Só notei na semana passada, enquanto esperava para atravessar a rua: passava uma ambulância a interromper o trânsito, aquele alvoroço de carros parando e se empilhando para deixá-la passar. Ao que a ambulância passa, sirenes e tudo o mais, uma voz sai do seu auto-falante "- arigatô gosaimashita!".
Fiquei rindo sozinho e pensando em como isso nunca acontece em qualquer outro país que conheço. Sabe, não me surpreendeu, e até me pareceu óbvio esperar issor dos japoneses. Mas, de qualquer forma, fiquei meio intrigado sobre a maneira como as pessoas e diferentes culturas entendem a noção de urgência. Talvez por aqui as normas sociais não se transgridem tão facilmente, mesmo em casos de excessão, como a morte?
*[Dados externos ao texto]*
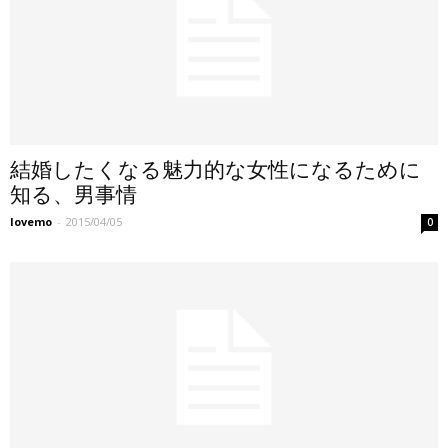
結婚したくなる魅力的な女性になるために
知る、男事情
lovemo
-
2015/04/05
0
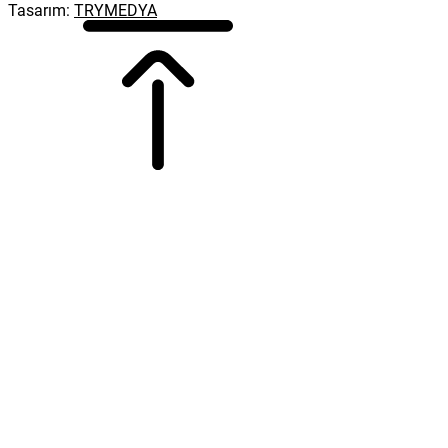
Tasarım:
TRYMEDYA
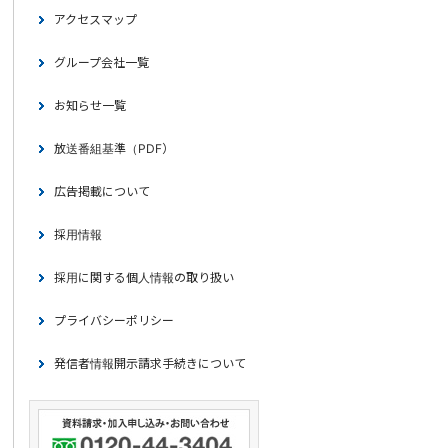
アクセスマップ
グループ会社一覧
お知らせ一覧
放送番組基準（PDF）
広告掲載について
採用情報
採用に関する個人情報の取り扱い
プライバシーポリシー
発信者情報開示請求手続きについて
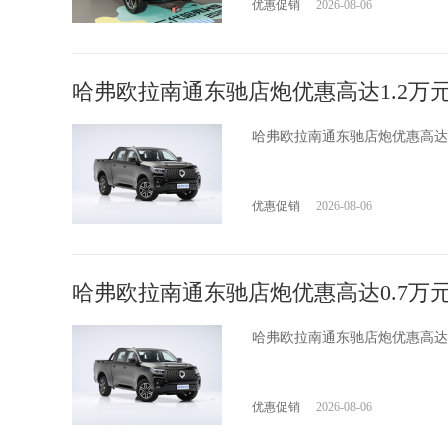
优惠促销
2026-08-06
哈弗欧拉南通东驰店炮优惠高达1.2万
哈弗欧拉南通东驰店炮优惠高达
优惠促销
2026-08-06
哈弗欧拉南通东驰店炮优惠高达0.7万
哈弗欧拉南通东驰店炮优惠高达
优惠促销
2026-08-06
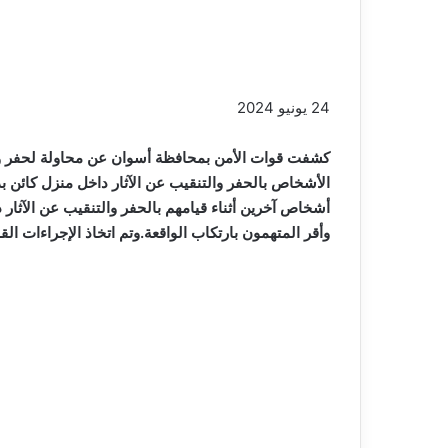
24 يونيو 2024
كشفت قوات الأمن بمحافظة أسوان عن محاولة لحفر والت
الأشخاص بالحفر والتنقيب عن الآثار داخل منزل كائن بد
وأقر المتهمون بارتكاب الواقعة.وتم اتخاذ الإجراءات القا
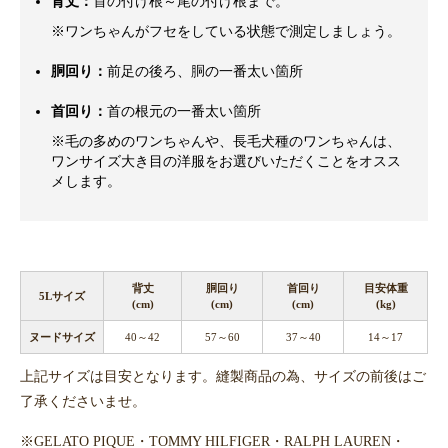
背丈：
首の付け根～尾の付け根まで。
※ワンちゃんがフセをしている状態で測定しましょう。
胴回り：
前足の後ろ、胴の一番太い箇所
首回り：
首の根元の一番太い箇所
※毛の多めのワンちゃんや、長毛犬種のワンちゃんは、
ワンサイズ大き目の洋服をお選びいただくことをオスス
メします。
背丈
胴回り
首回り
目安体重
5Lサイズ
(cm)
(cm)
(cm)
(kg)
ヌードサイズ
40～42
57～60
37～40
14～17
上記サイズは目安となります。縫製商品の為、サイズの前後はご
了承くださいませ。
※GELATO PIQUE・TOMMY HILFIGER・RALPH LAUREN・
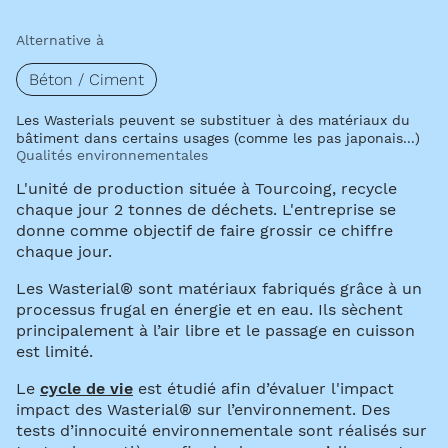
Alternative à
Béton / Ciment
Les Wasterials peuvent se substituer à des matériaux du
bâtiment dans certains usages (comme les pas japonais...)
Qualités environnementales
L'unité de production située à Tourcoing, recycle
chaque jour 2 tonnes de déchets. L'entreprise se
donne comme objectif de faire grossir ce chiffre
chaque jour.
Les Wasterial® sont matériaux fabriqués grâce à un
processus frugal en énergie et en eau. Ils sèchent
principalement à l’air libre et le passage en cuisson
est limité.
Le
cycle de vie
est étudié afin d’évaluer l'impact
impact des Wasterial® sur l’environnement. Des
tests d’innocuité environnementale sont réalisés sur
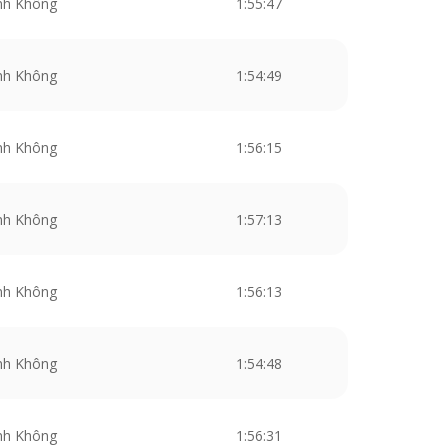
nh Không
1:55:47
nh Không
1:54:49
nh Không
1:56:15
nh Không
1:57:13
nh Không
1:56:13
nh Không
1:54:48
nh Không
1:56:31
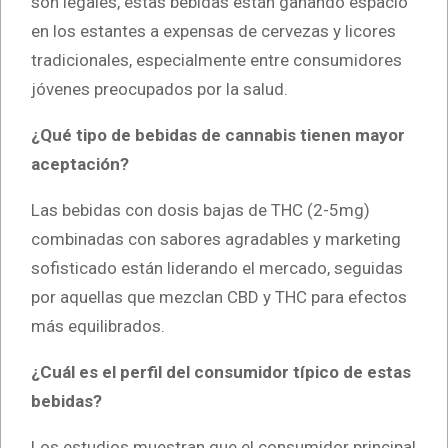
son legales, estas bebidas están ganando espacio
en los estantes a expensas de cervezas y licores
tradicionales, especialmente entre consumidores
jóvenes preocupados por la salud.
¿Qué tipo de bebidas de cannabis tienen mayor
aceptación?
Las bebidas con dosis bajas de THC (2-5mg)
combinadas con sabores agradables y marketing
sofisticado están liderando el mercado, seguidas
por aquellas que mezclan CBD y THC para efectos
más equilibrados.
¿Cuál es el perfil del consumidor típico de estas
bebidas?
Los estudios muestran que el consumidor principal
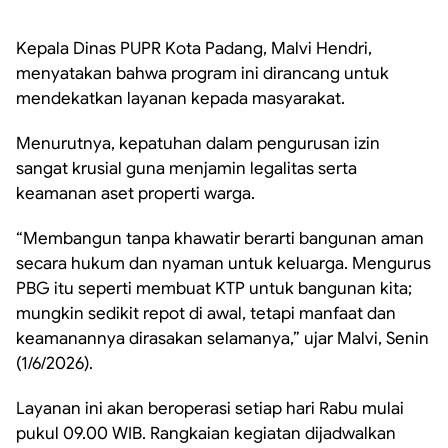
Kepala Dinas PUPR Kota Padang, Malvi Hendri,
menyatakan bahwa program ini dirancang untuk
mendekatkan layanan kepada masyarakat.
Menurutnya, kepatuhan dalam pengurusan izin
sangat krusial guna menjamin legalitas serta
keamanan aset properti warga.
“Membangun tanpa khawatir berarti bangunan aman
secara hukum dan nyaman untuk keluarga. Mengurus
PBG itu seperti membuat KTP untuk bangunan kita;
mungkin sedikit repot di awal, tetapi manfaat dan
keamanannya dirasakan selamanya,” ujar Malvi, Senin
(1/6/2026).
Layanan ini akan beroperasi setiap hari Rabu mulai
pukul 09.00 WIB. Rangkaian kegiatan dijadwalkan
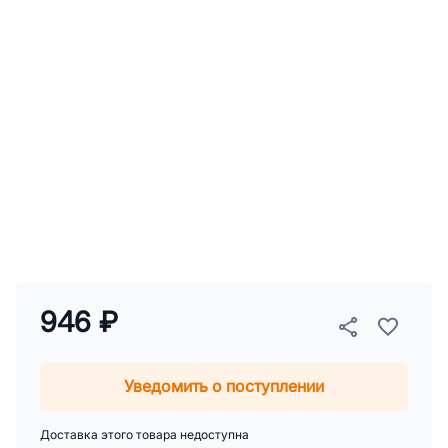
946 ₽
Уведомить о поступлении
Доставка этого товара недоступна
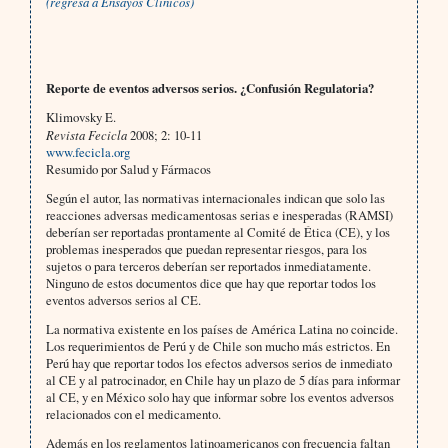
(regresa a Ensayos Clínicos)
Reporte de eventos adversos serios. ¿Confusión Regulatoria?
Klimovsky E.
Revista Fecicla
2008; 2: 10-11
www.fecicla.org
Resumido por Salud y Fármacos
Según el autor, las normativas internacionales indican que solo las
reacciones adversas medicamentosas serias e inesperadas (RAMSI)
deberían ser reportadas prontamente al Comité de Ética (CE), y los
problemas inesperados que puedan representar riesgos, para los
sujetos o para terceros deberían ser reportados inmediatamente.
Ninguno de estos documentos dice que hay que reportar todos los
eventos adversos serios al CE.
La normativa existente en los países de América Latina no coincide.
Los requerimientos de Perú y de Chile son mucho más estrictos. En
Perú hay que reportar todos los efectos adversos serios de inmediato
al CE y al patrocinador, en Chile hay un plazo de 5 días para informar
al CE, y en México solo hay que informar sobre los eventos adversos
relacionados con el medicamento.
Además en los reglamentos latinoamericanos con frecuencia faltan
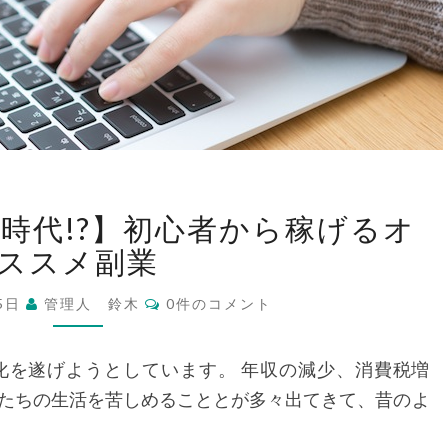
【そ
時代!?】初心者から稼げるオ
ろ
そ
ススメ副業
ろ
コ
副
月5日
管理人 鈴木
0件のコメント
メ
業
ン
ト
の
化を遂げようとしています。 年収の減少、消費税増
時
たちの生活を苦しめることとが多々出てきて、昔のよ
代!?】
初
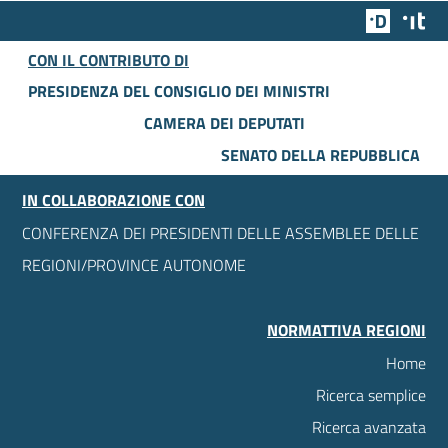
Team Dig
Des
CON IL CONTRIBUTO DI
PRESIDENZA DEL CONSIGLIO DEI MINISTRI
CAMERA DEI DEPUTATI
SENATO DELLA REPUBBLICA
IN COLLABORAZIONE CON
CONFERENZA DEI PRESIDENTI DELLE ASSEMBLEE DELLE
REGIONI/PROVINCE AUTONOME
NORMATTIVA REGIONI
Home
Ricerca semplice
Ricerca avanzata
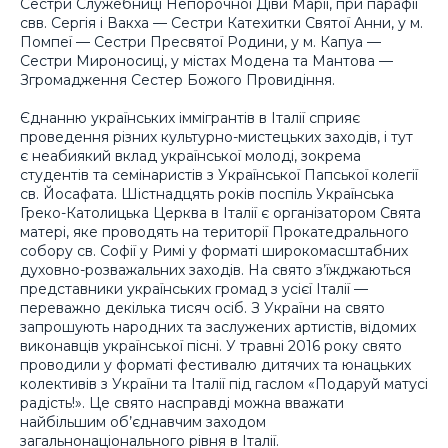
Сестри Служебниці Непорочної Діви Марії, при парафії
свв. Сергія і Вакха — Сестри Катехитки Святої Анни, у м.
Помпеї — Сестри Пресвятої Родини, у м. Капуа —
Сестри Мироносиці, у містах Модена та Мантова —
Згромадження Сестер Божого Провидіння.
Єднанню українських іммігрантів в Італії сприяє
проведення різних культурно-мистецьких заходів, і тут
є неабиякий вклад української молоді, зокрема
студентів та семінаристів з Української Папської колегії
св. Йосафата. Шістнадцять років поспіль Українська
Греко-Католицька Церква в Італії є організатором Свята
матері, яке проводять на території Прокатедрального
собору св. Софії у Римі у форматі широкомасштабних
духовно-розважальних заходів. На свято з’їжджаються
представники українських громад з усієї Італії —
переважно декілька тисяч осіб. З України на свято
запрошують народних та заслужених артистів, відомих
виконавців української пісні. У травні 2016 року свято
проводили у форматі фестивалю дитячих та юнацьких
колективів з України та Італії під гаслом «Подаруй матусі
радість!». Це свято насправді можна вважати
найбільшим об’єднавчим заходом
загальнонаціонального рівня в Італії.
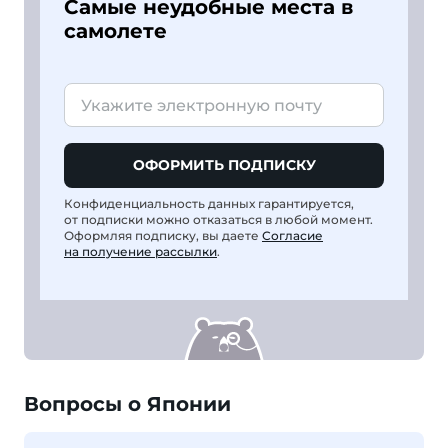
Самые неудобные места в
самолете
ОФОРМИТЬ ПОДПИСКУ
Конфиденциальность данных гарантируется,
от подписки можно отказаться в любой момент.
Оформляя подписку, вы даете
Согласие
на получение рассылки
.
Вопросы о Японии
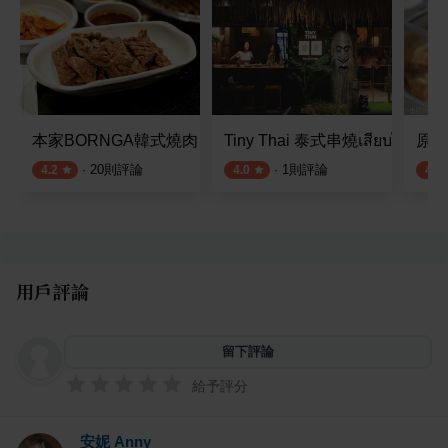
本家BORNGA韓式燒肉 敦南店
Tiny Thai 泰式串燒เสียบไม้
原創
·
20
則評論
·
1
則評論
4.2
4.0
4.1
用戶評論
留下評論
給予評分
安妮 Anny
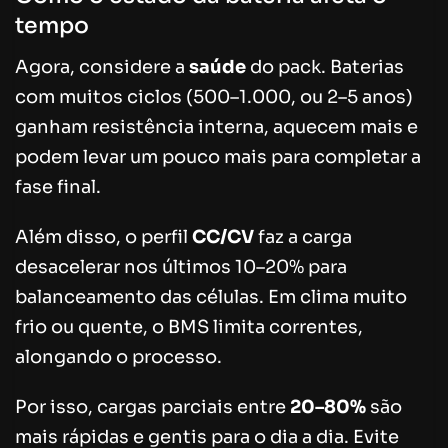
tempo
Agora, considere a
saúde
do pack. Baterias
com muitos ciclos (500–1.000, ou 2–5 anos)
ganham resistência interna, aquecem mais e
podem levar um pouco mais para completar a
fase final.
Além disso, o perfil
CC/CV
faz a carga
desacelerar nos últimos 10–20% para
balanceamento das células. Em clima muito
frio ou quente, o BMS limita correntes,
alongando o processo.
Por isso, cargas parciais entre
20–80%
são
mais rápidas e gentis para o dia a dia. Evite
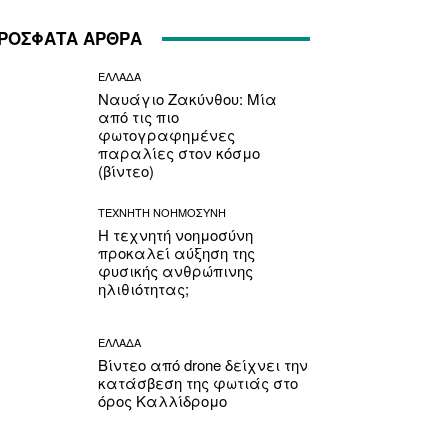
ΡΟΣΦΑΤΑ ΑΡΘΡΑ
ΕΛΛΑΔΑ
Ναυάγιο Ζακύνθου: Μία
από τις πιο
φωτογραφημένες
παραλίες στον κόσμο
(βίντεο)
ΤΕΧΝΗΤΗ ΝΟΗΜΟΣΥΝΗ
Η τεχνητή νοημοσύνη
προκαλεί αύξηση της
φυσικής ανθρώπινης
ηλιθιότητας;
ΕΛΛΑΔΑ
Βίντεο από drone δείχνει την
κατάσβεση της φωτιάς στο
όρος Καλλίδρομο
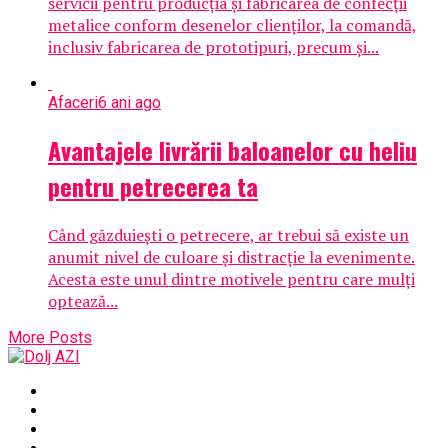
servicii pentru producția și fabricarea de confecții
metalice conform desenelor clienților, la comandă,
inclusiv fabricarea de prototipuri, precum și...
Afaceri
6 ani ago
Avantajele livrării baloanelor cu heliu
pentru petrecerea ta
Când găzduiești o petrecere, ar trebui să existe un
anumit nivel de culoare și distracție la evenimente.
Acesta este unul dintre motivele pentru care mulți
optează...
More Posts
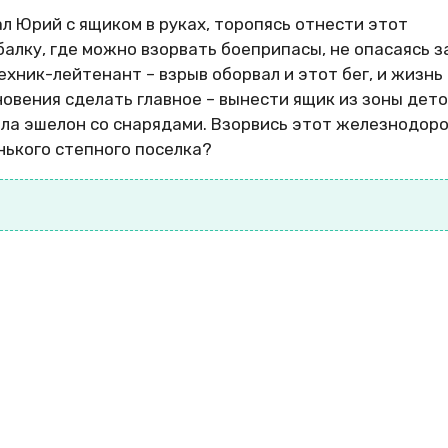
л Юрий с ящиком в руках, торопясь отнести этот
балку, где можно взорвать боеприпасы, не опасаясь з
хник-лейтенант – взрыв оборвал и этот бег, и жизнь 
новения сделать главное – вынести ящик из зоны дет
ила эшелон со снарядами. Взорвись этот железнодо
енького степного поселка?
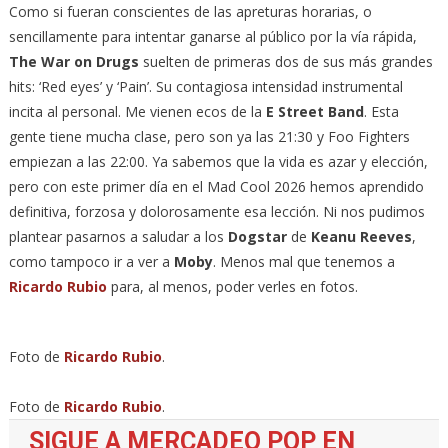
Como si fueran conscientes de las apreturas horarias, o
sencillamente para intentar ganarse al público por la vía rápida,
The War on Drugs
suelten de primeras dos de sus más grandes
hits: ‘Red eyes’ y ‘Pain’. Su contagiosa intensidad instrumental
incita al personal. Me vienen ecos de la
E Street Band
. Esta
gente tiene mucha clase, pero son ya las 21:30 y Foo Fighters
empiezan a las 22:00. Ya sabemos que la vida es azar y elección,
pero con este primer día en el Mad Cool 2026 hemos aprendido
definitiva, forzosa y dolorosamente esa lección. Ni nos pudimos
plantear pasarnos a saludar a los
Dogstar
de
Keanu Reeves
,
como tampoco ir a ver a
Moby
. Menos mal que tenemos a
Ricardo Rubio
para, al menos, poder verles en fotos.
Foto de
Ricardo Rubio
.
Foto de
Ricardo Rubio
.
SIGUE A MERCADEO POP EN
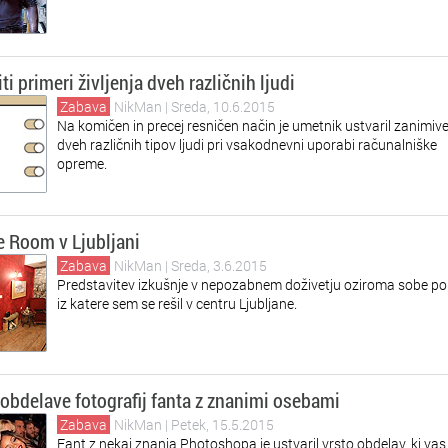
ti primeri življenja dveh različnih ljudi
Zabava
NikMan
| Sreda, 10.6.2015
Na komičen in precej resničen način je umetnik ustvaril zanimive
dveh različnih tipov ljudi pri vsakodnevni uporabi računalniške
opreme.
 Room v Ljubljani
Zabava
NikMan
| Sreda, 3.6.2015
Predstavitev izkušnje v nepozabnem doživetju oziroma sobe p
iz katere sem se rešil v centru Ljubljane.
obdelave fotografij fanta z znanimi osebami
Zabava
NikMan
| Petek, 15.5.2015
Fant z nekaj znanja Photoshopa je ustvaril vrsto obdelav, ki va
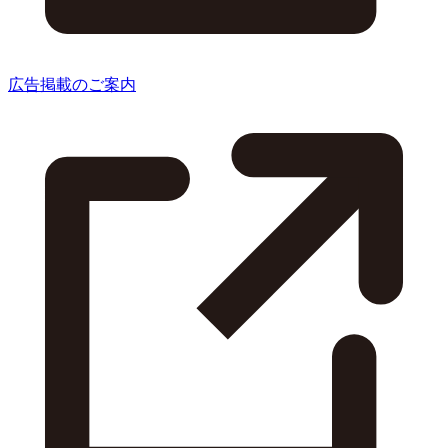
広告掲載のご案内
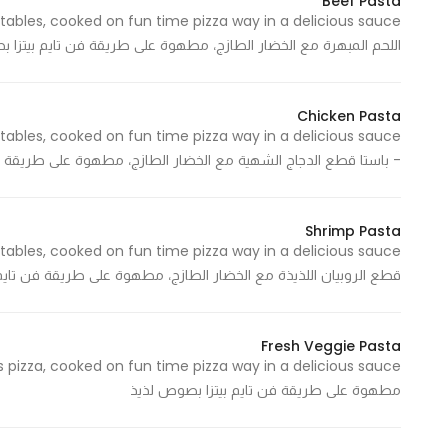
Beef Pasta
اللحم المبهرة مع الخضار الطازج، مطهوة على طريقة فن تايم بيتزا 
Chicken Pasta
tables, cooked on fun time pizza way in a delicious sauce
- باستا قطع الدجاج الشهية مع الخضار الطازج، مطهوة على طريقة ف
Shrimp Pasta
قطع الروبيان اللذيذة مع الخضار الطازج، مطهوة على طريقة فن تايم
Fresh Veggie Pasta
مطهوة على طريقة فن تايم بيتزا بصوص لذيذ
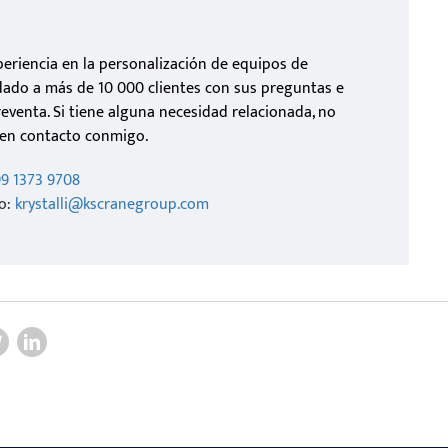
eriencia en la personalización de equipos de
dado a más de 10 000 clientes con sus preguntas e
eventa. Si tiene alguna necesidad relacionada, no
en contacto conmigo.
99 1373 9708
co:
krystalli@kscranegroup.com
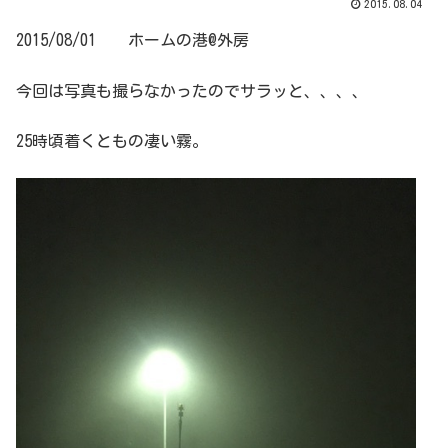
2015.08.04
2015/08/01 ホームの港@外房
今回は写真も撮らなかったのでサラッと、、、、
25時頃着くともの凄い霧。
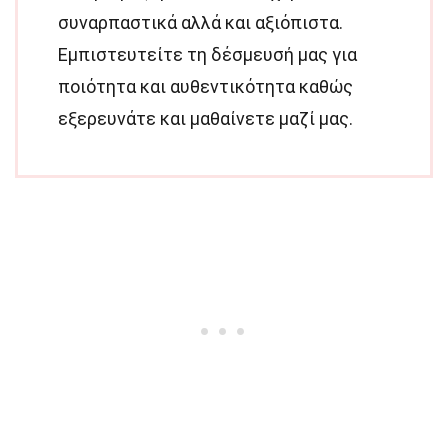
συναρπαστικά αλλά και αξιόπιστα.
Εμπιστευτείτε τη δέσμευσή μας για
ποιότητα και αυθεντικότητα καθώς
εξερευνάτε και μαθαίνετε μαζί μας.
Ou em casos de urgência como um incêndio? Talvez seja a mesma "regra moral" que se curve a absurdos como não deixar que mulheres entrem no tatame de sumô para ajudar um homem tendo um ataque cardíaco?
Não sei... me pergunto se tudo não são diferentes observações sobre um mesmo fenômeno. fugindo um pouco deste caso em particular, é interessante observar como tais "normas" funcionam e variam de lugar pra lugar, denotando camadas de coesão no tecido de uma sociedade/comunidade. Vai ver todo lugar tem esses botõezinhos que se apertam a depender do contexto: você aperta o "bom dia" ao entrar no elevador, enquanto noutros lugares isso não é necessário, ou você descarrega o dedo no botão "small-talk-mode" enquanto passa no caixa do supermercado no Brasil, enquanto noutros lugares (Japão, EUA) isso é muitas vezes inaceitável!
Talvez mais curioso seja pensar em como diferentes culturas depreendem uma mesma "regra", em especial em empresas. Há um livro curioso do Reed Hastings (um dos criadores da Netflix) no qual ele fala sobre esse "culture map" da empresa, e como é importante levar em conta o contexto onde cada cultura implementa uma política de empresa.
E dá pra estender essa conversa se formos para um assunto um pouco mais amplo: modelos políticos. Em especial quando testemunhamos a maneira condescendente como muitos países ricos tratam outros mais pobres. Será mesmo que a cultura Brasileira é mais permissiva (como já ouvi de algumas pessoas), ou (como acredito) essa é uma visão simplista, ruto de anos de desigualdade e exploração que vem lá de muitos anos, do tempo em que éramos colônia? Ou será que alguns povos são mais coniventes com e propensos a subordinação diante de regimes autoritários? Ou será que existe uma "grande democracia" que inspira justiça e tem o "dever" de liberar todos os povos, mesmo que pra isso deva subjugá-los e ir à guerra? Em dias como esses, em que a Rússia (bom, Putin e seus asseclas) se vêem nesse direito, como dialogar com visões tão distorcidas do mundo e da realidade que (n)os cerca?
Pra variar, tudo isso me passou pela cabeça num piscar de olhos.. digo, num sinal vermelho. O sinal logo abriu pra pedestres, atravessei a rua, cheguei no restaurante e pedi um "filé-com -fritas". Na versão japonesa, claro!